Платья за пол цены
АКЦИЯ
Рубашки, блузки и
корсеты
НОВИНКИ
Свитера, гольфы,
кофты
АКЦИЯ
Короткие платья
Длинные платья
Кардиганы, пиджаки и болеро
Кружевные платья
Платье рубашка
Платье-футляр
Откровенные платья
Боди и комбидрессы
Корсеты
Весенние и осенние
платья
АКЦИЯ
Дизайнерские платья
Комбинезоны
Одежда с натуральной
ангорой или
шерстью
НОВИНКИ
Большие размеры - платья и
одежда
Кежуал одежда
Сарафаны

Written task
Output exactly the lines of the records from the first through the one bearing "Комбинезоны", both ends included.

Answer below
Платья за пол цены
АКЦИЯ
Рубашки, блузки и
корсеты
НОВИНКИ
Свитера, гольфы,
кофты
АКЦИЯ
Короткие платья
Длинные платья
Кардиганы, пиджаки и болеро
Кружевные платья
Платье рубашка
Платье-футляр
Откровенные платья
Боди и комбидрессы
Корсеты
Весенние и осенние
платья
АКЦИЯ
Дизайнерские платья
Комбинезоны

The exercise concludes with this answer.